La réunion entre le représentant spécial sud-coréen pour la paix et la sécurité sur la péninsule coréenne, Noh Kyu-duk, et son homologue chinois, Liu Xiaoming, est intervenue sur fond de tensions croissantes suite aux récents lancements de missiles de Pyongyang et de signes de préparations d'un essai nucléaire au Nord.

Les deux envoyés ont partag leurs évaluations sur la situation sécuritaire actuelle grave sur la péninsule et ont discut des moyens de la gérer de manière stable, a dit le ministère.

Noh a exprimé ses préoccupations sur les démonstrations de force du Nord et sur ses travaux pour restaurer le site d'essais nucléaires de Punggye-ri qui a été prétendument démoli en 2018.

Il a demandé un rôle «constructif» de Pékin dans les efforts pour convaincre Pyongyang à s'abstenir d'effectuer des provocations supplémentaires et à reprendre le dialogue.

Liu a été d'accord sur la nécessité d'une coopération étroite entre les pays concernés pour la stabilité régionale et a réaffirmé l'engagement de son pays à chercher une résolution pacifique de la situation sur la péninsule coréenne.

Devant les journalistes après la session, l'envoyé chinois a noté un «nouveau changement» dans la situation sécuritaire sur la péninsule coréenne et a souligné l'importance des efforts conjoints pour la résoudre. Il semblait se référer à la série de tirs de missiles de la Corée du Nord et à sa menace d'utiliser la force nucléaire en cas de nécessité pour les «intérêts fondamentaux» de sa nation.

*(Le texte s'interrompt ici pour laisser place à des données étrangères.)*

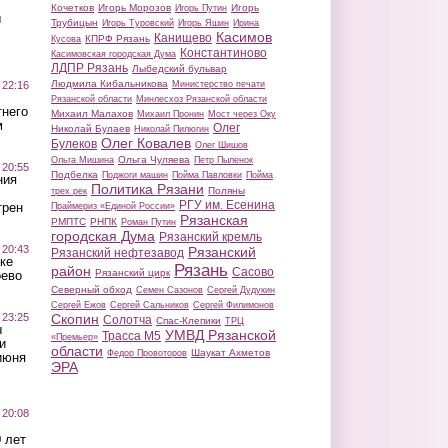
Кочетков
Игорь Морозов
Игорь
Игорь Путин
ы
Трубицын
Игорь Туровский
Игорь Яшин
Ирина
Касимов
Канищево
КПРФ Рязань
Кусова
Константиново
Касимовская городская Дума
ЛДПР Рязань
Лыбедский бульвар
Людмила Кибальникова
 22:16
Министерство печати
Рязанской области
Минлесхоз Рязанской области
тнего
Михаил Малахов
Михаил Пронин
Мост через Оку
м
Олег
Николай Булаев
Николай Пилюгин
Олег Ковалев
Булеков
Олег Шишов
Ольга Чуляева
Ольга Мишина
Петр Пыленок
 20:55
Подбелка
Поджоги машин
Пойма Павловки
Пойма
ния
Политика Рязани
Поляны
трех рек
РГУ им. Есенина
трен
Праймериз «Единой России»
Рязанская
РМПТС
РНПК
Роман Путин
городская Дума
Рязанский кремль
 20:43
Рязанский
Рязанский нефтезавод
ке
Рязань
район
Сасово
Рязанский цирк
оево
Северный обход
Семен Сазонов
Сергей Дудукин
Сергей Ежов
Сергей Сальников
Сергей Филимонов
 23:25
Скопин
Солотча
Спас-Клепики
ТРЦ
ы
УМВД Рязанской
Трасса М5
«Премьер»
и
области
Шаукат Ахметов
Федор Провоторов
июня
ЭРА
 20:08
 лет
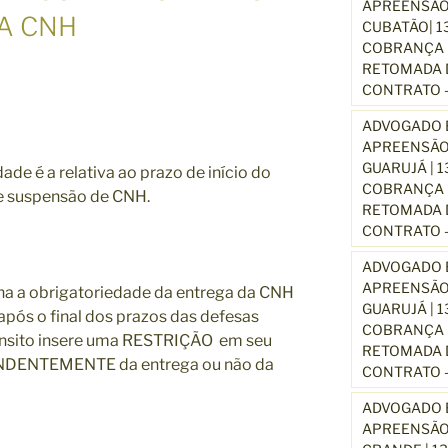
APREENSÃO
A CNH
CUBATÃO| 1
COBRANÇA D
RETOMADA D
CONTRATO –
ADVOGADO E
APREENSÃO
GUARUJÁ | 
de é a relativa ao prazo de início do
COBRANÇA D
e suspensão de CNH.
RETOMADA D
CONTRATO –
ADVOGADO E
APREENSÃO
na a obrigatoriedade da entrega da CNH
GUARUJÁ | 
 após o final dos prazos das defesas
COBRANÇA D
rânsito insere uma RESTRIÇÃO em seu
RETOMADA D
ENDENTEMENTE da entrega ou não da
CONTRATO –
ADVOGADO E
APREENSÃO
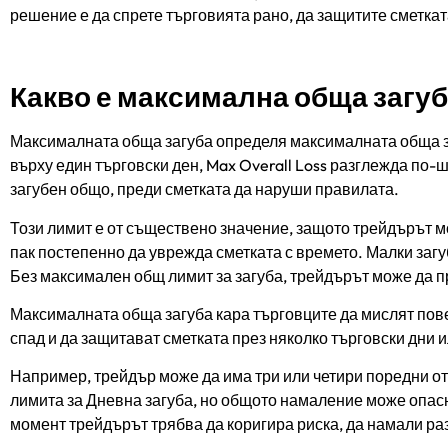
решение е да спрете търговията рано, да защитите сметкат
Какво е максимална обща загуб
Максималната обща загуба определя максималната обща заг
върху един търговски ден, Max Overall Loss разглежда по-
загубен общо, преди сметката да наруши правилата.
Този лимит е от съществено значение, защото трейдърът м
пак постепенно да уврежда сметката с времето. Малки загу
Без максимален общ лимит за загуба, трейдърът може да п
Максималната обща загуба кара търговците да мислят пове
спад и да защитават сметката през няколко търговски дни 
Например, трейдър може да има три или четири поредни от
лимита за Дневна загуба, но общото намаление може опасн
момент трейдърът трябва да коригира риска, да намали ра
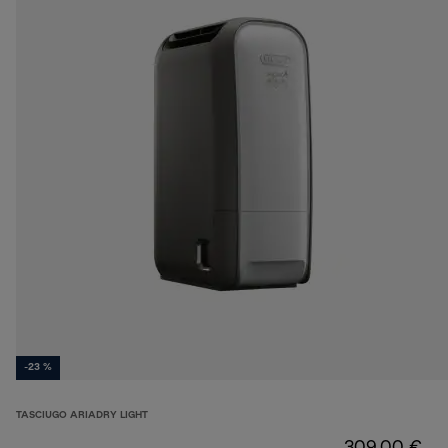
-23 %
TASCIUGO ARIADRY LIGHT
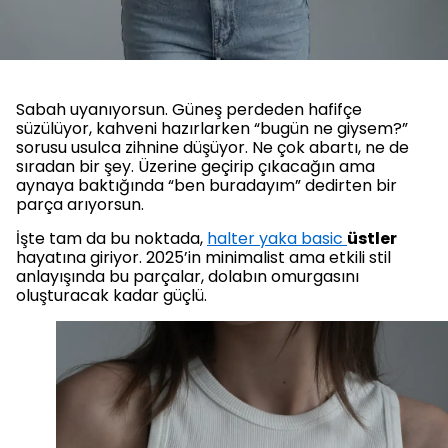
Sabah uyanıyorsun. Güneş perdeden hafifçe
süzülüyor, kahveni hazırlarken “bugün ne giysem?”
sorusu usulca zihnine düşüyor. Ne çok abartı, ne de
sıradan bir şey. Üzerine geçirip çıkacağın ama
aynaya baktığında “ben buradayım” dedirten bir
parça arıyorsun.
İşte tam da bu noktada,
halter yaka basic
üstler
hayatına giriyor. 2025’in minimalist ama etkili stil
anlayışında bu parçalar, dolabın omurgasını
oluşturacak kadar güçlü.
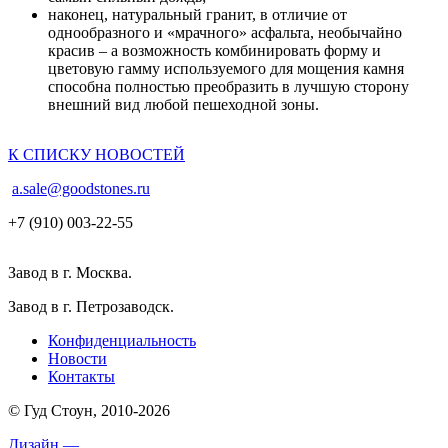
наконец, натуральный гранит, в отличие от
однообразного и «мрачного» асфальта, необычайно
красив – а возможность комбинировать форму и
цветовую гамму используемого для мощения камня
способна полностью преобразить в лучшую сторону
внешний вид любой пешеходной зоны.
К СПИСКУ НОВОСТЕЙ
a.sale@goodstones.ru
+7 (910) 003-22-55
Завод в г. Москва.
Завод в г. Петрозаводск.
Конфиденциальность
Новости
Контакты
© Гуд Стоун, 2010-2026
Дизайн —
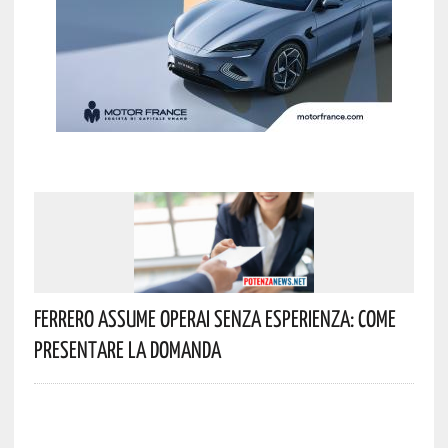
Ferrero Assume Operai Senza Esperienza: Come
Presentare La Domanda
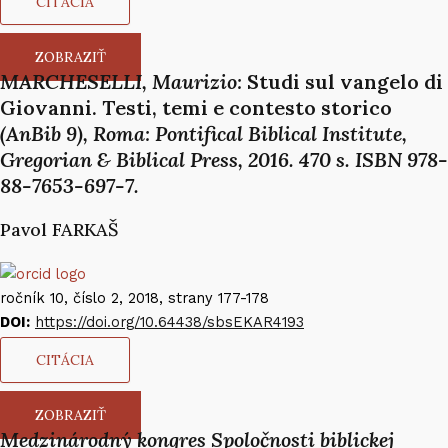
CITÁCIA
ZOBRAZIŤ
MARCHESELLI, Maurizio:
Studi sul vangelo di
Giovanni. Testi, temi e contesto storico
(AnBib 9), Roma: Pontifical Biblical Institute,
Gregorian & Biblical Press, 2016. 470 s. ISBN 978-
88-7653-697-7.
Pavol FARKAŠ​
ročník 10, číslo 2, 2018, strany 177-178
DOI:
https://doi.org/10.64438/sbsEKAR4193
CITÁCIA
ZOBRAZIŤ
Medzinárodný kongres Spoločnosti biblickej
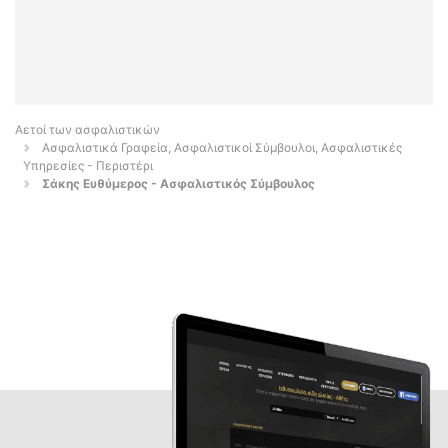
Αετοί των ασφαλιστικών
Ασφαλιστικά Γραφεία, Ασφαλιστικοί Σύμβουλοι, Ασφαλιστικές
Υπηρεσίες - Περιστέρι
Σάκης Ευθύμερος - Ασφαλιστικός Σύμβουλος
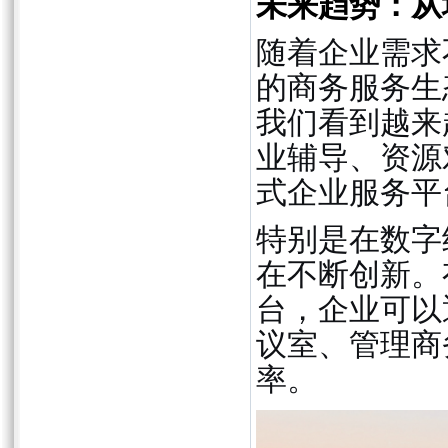
未来趋势：从
随着企业需求
的商务服务生
我们看到越来
业辅导、资源
式企业服务平
特别是在数字
在不断创新。
台，企业可以
议室、管理商
率。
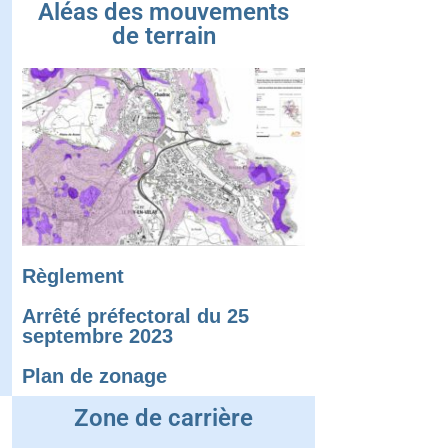
Aléas des mouvements
de terrain
Règlement
Arrêté préfectoral du 25
septembre 2023
Plan de zonage
Zone de carrière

Liu est arrivé à Séoul dimanche dernier pour la première fois depuis son entrée en fonction en avril 2021, seulement une semaine avant l'investiture du président élu Yoon Suk-yeol et trois semaines avant le sommet entre Yoon et le président américain Joe Biden à Séoul.

Il projette également de rencontrer Kim Tae-hyo, qui a été nommé premier conseiller adjoint à la sécurité nationale du prochain président Yoon Suk-yeol, a déclaré une source.

Liu s'est aussi rend au ministère de l'Unification pour une rencontre avec le vice-ministre Choi Young-joon, et une visite de courtoisie au ministre de l'Unification Lee In-young.

Lors de leur rencontre, Lee a demandé à la Chine de jouer un rôle constructif afin que le Nord cesse ses actions d'escalade des tensions et emprunte la voie diplomatique vers la paix et la stabilité dans la péninsule coréenne, a indiqué le ministère dans un communiqué.

Liu a répondu qu'il s'agit d'une période importante pour la situation politique de la péninsule, évoquant le changement de gouvernement à Séoul et notant que cette année marquait le 30e anniversaire de l'établissement des relations diplomatiques entre Séoul et Pékin. Il a ajouté que la Chine s'efforce de trouver une solution politique au problème de la péninsule, comme sa dénucléarisation, selon le ministère.

Le mois dernier, les principaux envoyés nucléaires sud-coréen et américain sont convenus de chercher conjointement une nouvelle résolution du Conseil de sécurité de l'ONU contre le Nord pour ses récents lancements de missiles. Cela reste toutefois incertain, la Chine et la Russie, deux membres permanents disposant d'un droit de veto, s'étant montré peu enclin à imposer des sanctions supplémentaires contre le Nord.